Lei si fida più del suo istinto o del suggerimento degli esperti?
Mi sono fatta accompagnare da “guide” autorevoli. Artisti, galleristi, collezionisti e curatori mi permettono di orientarmi all’interno della scena contemporanea.  Da subito il mio collezionismo ha avuto un’impronta generazionale e Francesco Bonami è stato un interprete perfetto di questo indirizzo. Al di là del confronto, le mie decisioni hanno sempre giocato un ruolo essenziale, non delegabile ad altri.
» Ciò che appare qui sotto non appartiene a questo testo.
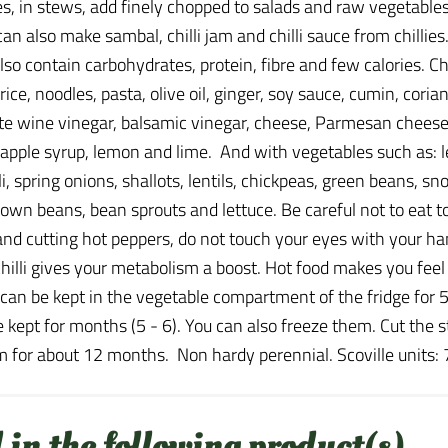
shes, in stews, add finely chopped to salads and raw vegetab
an also make sambal, chilli jam and chilli sauce from chillies
so contain carbohydrates, protein, fibre and few calories. Ch
ice, noodles, pasta, olive oil, ginger, soy sauce, cumin, coria
white wine vinegar, balsamic vinegar, cheese, Parmesan cheese
apple syrup, lemon and lime. And with vegetables such as: le
coli, spring onions, shallots, lentils, chickpeas, green beans
own beans, bean sprouts and lettuce. Be careful not to eat 
and cutting hot peppers, do not touch your eyes with your han
 chilli gives your metabolism a boost. Hot food makes you fee
 can be kept in the vegetable compartment of the fridge for 5
 be kept for months (5 - 6). You can also freeze them. Cut the
 for about 12 months. Non hardy perennial. Scoville units:
 in the following product(s)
Goshka Macuga, GONOGO, resina, acciaio, plastiche, pellicola, vernice, 15 x 8 x 5 m, 2023

C’è un’opera della sua collezione legata a qualche evento o aneddoto particolare che la rende ancora più preziosa, emotivamente, ai suoi occhi?
Scelgo una delle ultime acquisizioni: GONOGO di Goshka Macuga è un razzo metallico alto 15 metri che poggia su una struttura blu fluorescente. La sua acquisizione deriva da una commissione a Macuga per la futura sede della Fondazione Sandretto Re Rebaudengo, l’isola di San Giacomo a Venezia. L’opera è già stata presentata nel cortile di Palazzo Strozzi a Firenze, in occasione della mostra “Reaching for the Stars” che ha celebrato i 30 anni della Collezione Sandretto Re Rebaudengo, inaugurata all’inizio di marzo 2023. Una volta posizionata a San Giacomo, l’opera diventerà un importante simbolo della fragilità ecologica della laguna, così tragicamente minacciata dall’innalzamento dei mari dovuto alla crisi climatica. Il razzo si innalza verso il cielo, come le numerose torri che punteggiano Venezia e ne rappresentano l’antica potenza. Ma è anche un ironico riferimento alla fuga dal sistema Terra di fronte all’apocalisse, una tecnologia avanzata che osserviamo riflettendo sul nostro incerto futuro.

Se dovesse dare un titolo complessivo alla sua collezione ad oggi, quale potrebbe essere?
“Reaching for the Stars”, il titolo della mostra a Palazzo Strozzi, è perfetto. Vedo uniti lo stemma della nostra famiglia, il logo della Fondazione e una costellazione.